“Trickle Down” Lives!

Or maybe this post should have been titled “The Return of the Laffer Curve”. The editors of the Wall Street Journal, predictably, argue that the Republicans should just ignore balancing the budget in favor of a revenue-decreasing tax cut:

The problem is that under the arcane rules of “reconciliation,” legislation cannot raise the deficit beyond the budget “window” that is usually 10 years. Tax writers thus feel obliged to “pay for” any tax cut based on estimates from the Joint Committee on Taxation and Congressional Budget Office, though such estimates are notoriously unreliable predictors of growth and tax receipts.

The GOP might trap itself inside this budget box. House Speaker Paul Ryan has already conceded publicly that cutting the corporate tax rate to 15% from 35% is unrealistic and the rate might have to be in “the mid-to-low 20s.” House Republicans have already abandoned a cut in the top individual tax rate, and death-tax repeal could also be on the chopping block.

The risk is that Congress ends up passing a tax cut that is a damp squib for economic growth—amid an expansion that is already long by historical standards and needs a capital investment boost.

Congress can increase its pro-growth running room by eliminating tax loopholes, and we hope they do. But some of the biggest money savers are politically difficult—even among Republicans. Repealing the state and local tax deduction gins up more than $1 trillion over 10 years, but will the GOP delegations in high-tax California and New York buy that? Deductions for charitable giving and mortgage interest have been declared untouchable.

The Joint Tax Committee is also supposed to offer a dynamic “score,” or an estimate that considers how a reform would influence behavior and growth. But Joint Tax makes highly debatable assumptions: One is that deficits increase borrowing costs for Treasury and “crowd out” private investment, as the Tax Foundation has detailed. That argument should have been repudiated in the 1980s when deficits rose but interest rates fell and growth soared. But Joint Tax persists, and the effect is to mute its growth estimates and thus any revenue gains from reform.

The best way to escape the budget trap is to have the courage of GOP tax convictions and assume reform will restore the economy to faster growth. CBO predicts average GDP growth over the next decade of a mere 1.9% a year—far below the historical norm. It assumes this will yield some $43 trillion in revenue. But if growth merely averaged 3% a year, that would add some $2.5 trillion more in government revenue over a decade.

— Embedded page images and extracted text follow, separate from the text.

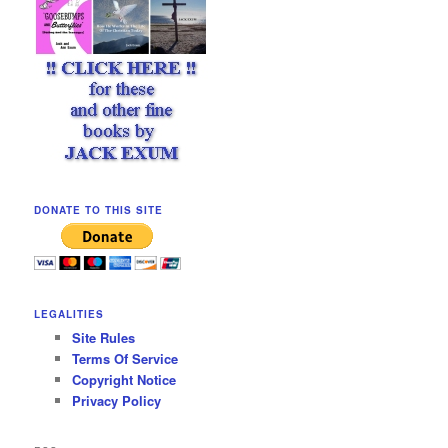
DONATE TO THIS SITE
LEGALITIES
Site Rules
Terms Of Service
Copyright Notice
Privacy Policy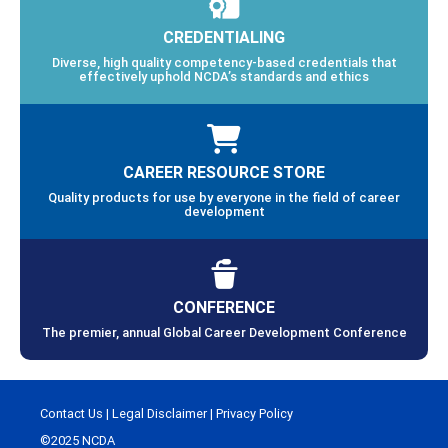
CREDENTIALING
Diverse, high quality competency-based credentials that
effectively uphold NCDA’s standards and ethics
CAREER RESOURCE STORE
Quality products for use by everyone in the field of career
development
CONFERENCE
The premier, annual Global Career Development Conference
Contact Us
|
Legal Disclaimer
|
Privacy Policy
©2025 NCDA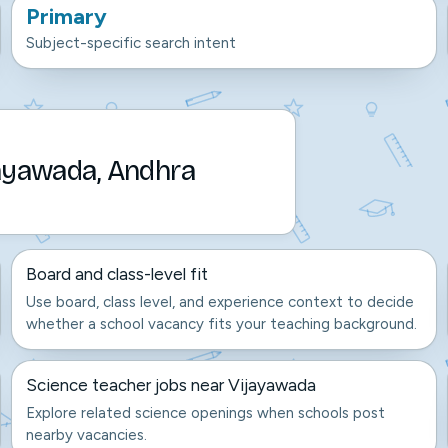
Primary
Subject-specific search intent
jayawada, Andhra
Board and class-level fit
Use board, class level, and experience context to decide
whether a school vacancy fits your teaching background.
Science teacher jobs near Vijayawada
Explore related science openings when schools post
nearby vacancies.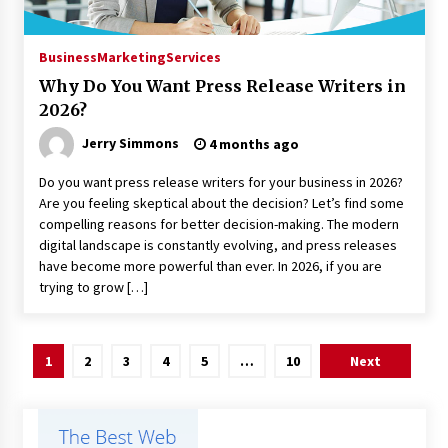
Business
Marketing
Services
Why Do You Want Press Release Writers in
2026?
Jerry Simmons
4 months ago
Do you want press release writers for your business in 2026?
Are you feeling skeptical about the decision? Let’s find some
compelling reasons for better decision-making. The modern
digital landscape is constantly evolving, and press releases
have become more powerful than ever. In 2026, if you are
trying to grow […]
Posts
1
2
3
4
5
…
10
Next
pagination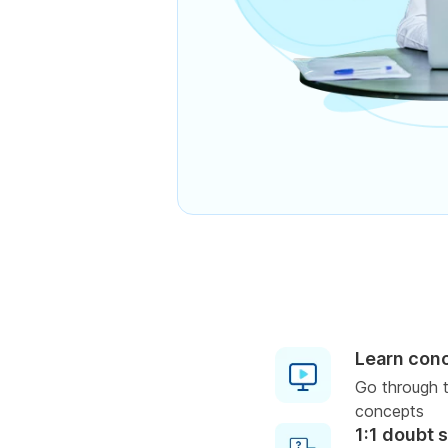
Learn con
Go through t
concepts
1:1 doubt 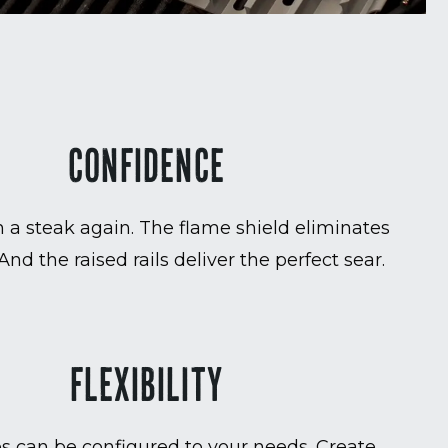
CONFIDENCE
 a steak again. The flame shield eliminates
 And the raised rails deliver the perfect sear.
FLEXIBILITY
es can be configured to your needs. Create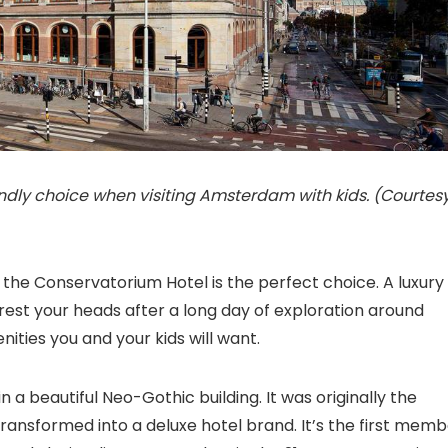
endly choice when visiting Amsterdam with kids. (Courtes
, the Conservatorium Hotel is the perfect choice. A luxury
o rest your heads after a long day of exploration around
ities you and your kids will want.
 in a beautiful Neo-Gothic building. It was originally the
 transformed into a deluxe hotel brand. It’s the first mem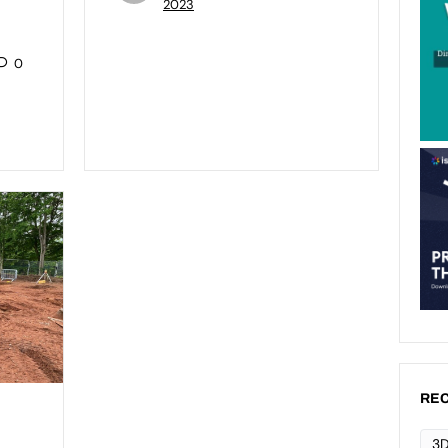
2023
0
REC
3D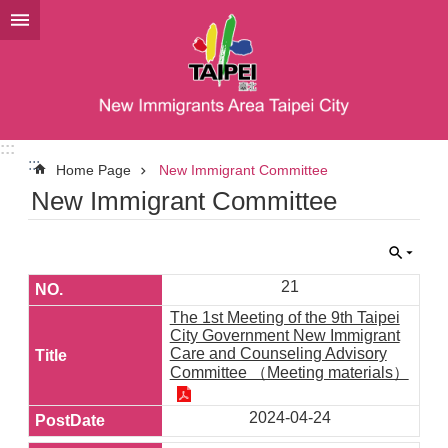
Jump to the content zone at the center
:::
:::
Home Page
New Immigrant Committee
New Immigrant Committee
21
The 1st Meeting of the 9th Taipei
City Government New Immigrant
Care and Counseling Advisory
Committee （Meeting materials）
2024-04-24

There is good reason to believe that our corporate income tax, the highest in the OECD, is driving companies away and creating an environment in which its worth it for companies to spend billions avoiding the tax. There is also good reason to believe that our rising level of public debt is impeding economic growth. There is no equally good reason to believe that a cut in the marginal tax rates of the rich, who pay most of the taxes, will result in a spurt of business investment or even personal consumption that will boost economic growth.

The only big ticket items in the federal budget are defense, Social Security, and health care. If the Congress can’t or won’t trim any of those and it refuses to suspend FICA, the taxes paid by the poor and, in fact, the majority of Americans, in the interests of fund accounting, its only alternatives are either increasing the deficit or trading a decrease in the corporate income tax for an increase in the taxes paid by those in the dizzying heights of the economy. It should do the latter even if it makes the editors of the Wall Street Journal unhappy.